CIVITAVECCHIA –  A sette mesi di distanza, il giornalista civitavecchiese e dipendente comunale Marco Setaccioli è tornato in Ucraina. Un paio di giorni a Leopoli, poi di nuovo nel cuore del conflitto che va avanti ormai da tre anni. Setaccioli è tornato in un luogo che sente anche un po’ suo, una terra martoriata, tra un popolo «straordinario – ha scritto ieri – che ogni giorno coraggiosamente si alza, torna al lavoro, cresce i propri figli, ricostruisce ciò che viene distrutto e inventa modi per tenere insieme una società che si è scoperta comunità e che questa guerra ha reso ancora più “Nazione”, abbiamo tutto da imparare. Io forse, in fondo, sono qui anche per questo». Setaccioli segue la guerra già dai primissimi giorni, ne ha scritto anche un libro e già ad agosto scorso aveva deciso di vedere da vicino, con i propri occhi, cosa stesse accadendo in quella terra, pur consapevole dei rischi. «Ho deciso da tempo di non essere più un semplice spettatore – aveva detto, confermandolo anche oggi con la nuova partenza - ma di partecipare attivamente alla costruzione di un mondo migliore». 

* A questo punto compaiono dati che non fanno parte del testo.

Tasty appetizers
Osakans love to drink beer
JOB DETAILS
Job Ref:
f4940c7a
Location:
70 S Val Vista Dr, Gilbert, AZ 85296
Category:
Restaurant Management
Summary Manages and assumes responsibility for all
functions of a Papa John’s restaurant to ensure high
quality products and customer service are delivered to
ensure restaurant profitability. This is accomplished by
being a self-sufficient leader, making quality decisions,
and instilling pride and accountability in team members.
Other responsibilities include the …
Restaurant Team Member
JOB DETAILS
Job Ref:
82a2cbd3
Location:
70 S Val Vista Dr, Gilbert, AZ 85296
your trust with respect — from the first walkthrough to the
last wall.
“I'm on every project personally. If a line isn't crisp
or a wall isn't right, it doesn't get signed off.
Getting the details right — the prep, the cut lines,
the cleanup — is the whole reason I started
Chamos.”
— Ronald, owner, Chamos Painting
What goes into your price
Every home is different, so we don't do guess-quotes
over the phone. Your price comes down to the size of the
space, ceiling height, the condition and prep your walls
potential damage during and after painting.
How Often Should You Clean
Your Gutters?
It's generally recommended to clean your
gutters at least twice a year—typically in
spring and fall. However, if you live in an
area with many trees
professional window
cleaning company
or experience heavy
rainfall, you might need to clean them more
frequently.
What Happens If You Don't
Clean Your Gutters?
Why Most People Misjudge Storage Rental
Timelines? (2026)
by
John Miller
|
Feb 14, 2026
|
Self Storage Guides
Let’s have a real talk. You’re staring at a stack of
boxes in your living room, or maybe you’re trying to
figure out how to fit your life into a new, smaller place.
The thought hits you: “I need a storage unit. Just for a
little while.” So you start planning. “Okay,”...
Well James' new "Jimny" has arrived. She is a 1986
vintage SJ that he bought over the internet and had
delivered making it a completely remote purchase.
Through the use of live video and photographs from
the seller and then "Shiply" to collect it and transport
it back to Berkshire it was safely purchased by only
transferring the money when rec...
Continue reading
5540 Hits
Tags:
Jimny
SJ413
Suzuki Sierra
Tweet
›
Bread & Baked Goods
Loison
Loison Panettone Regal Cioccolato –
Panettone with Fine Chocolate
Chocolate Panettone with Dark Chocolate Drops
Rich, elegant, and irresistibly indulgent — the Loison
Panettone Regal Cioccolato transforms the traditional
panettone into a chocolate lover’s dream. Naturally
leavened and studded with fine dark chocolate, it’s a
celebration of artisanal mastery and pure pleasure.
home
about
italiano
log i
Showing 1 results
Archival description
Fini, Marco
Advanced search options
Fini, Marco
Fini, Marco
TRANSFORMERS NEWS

Ed il primo giorno non è stato certo semplice. «Anche Putin ieri mi ha dato il suo personale bentornato a Kyiv – ha infatti raccontato il giornalista – l’allarme aereo in città è scattato poco dopo le 22 ed è terminato quasi alle 2. Secondo i canali Telegram, in tutta la regione si contavano dai 70 ai 100 droni shahed e quando alcuni di questi si sono avvicinati alla capitale hanno fatto scattare la contraerea. Ai tanti che non vedono o che fingono di non vedere chiedo di riflettere su quante persone qui, nel sentire i colpi delle difese sopra le loro teste, si domandano da tre anni se i detriti di una di quelle macchine di morte li uccideranno o faranno a pezzi le loro case. E di pensare ai bambini, costretti di notte a convivere con esplosioni e distruzioni, e di giorno ad andare a scuola sotto terra, preparando magari lettere al proprio papà al fronte, senza sapere se lo rivedranno mai. Ora moltiplicate tutto questo per 1.120, che sono i giorni di una guerra scatenata da qualcuno che si rifiuta persino di definirla tale, e ditemi, se ne avete il coraggio, che questo non è terrorismo. Ditemi se ci riuscite che il terrore che la Russia semina è colpa della NATO, dei naziucraini o di quel testardo di Zelensky che inspiegabilmente non si arrende alle esigenze imperiali di una cricca criminale che vuole cancellare il suo paese dalle carte geografiche. Questa è vita reale – ha concluso – ed è non troppo lontano da casa nostra. Vivere nell’illusione che a noi non accadrà mai, non serve a far sì che non accada veramente, ma solo a farsi trovare impreparati qualora invece dovesse avvenire».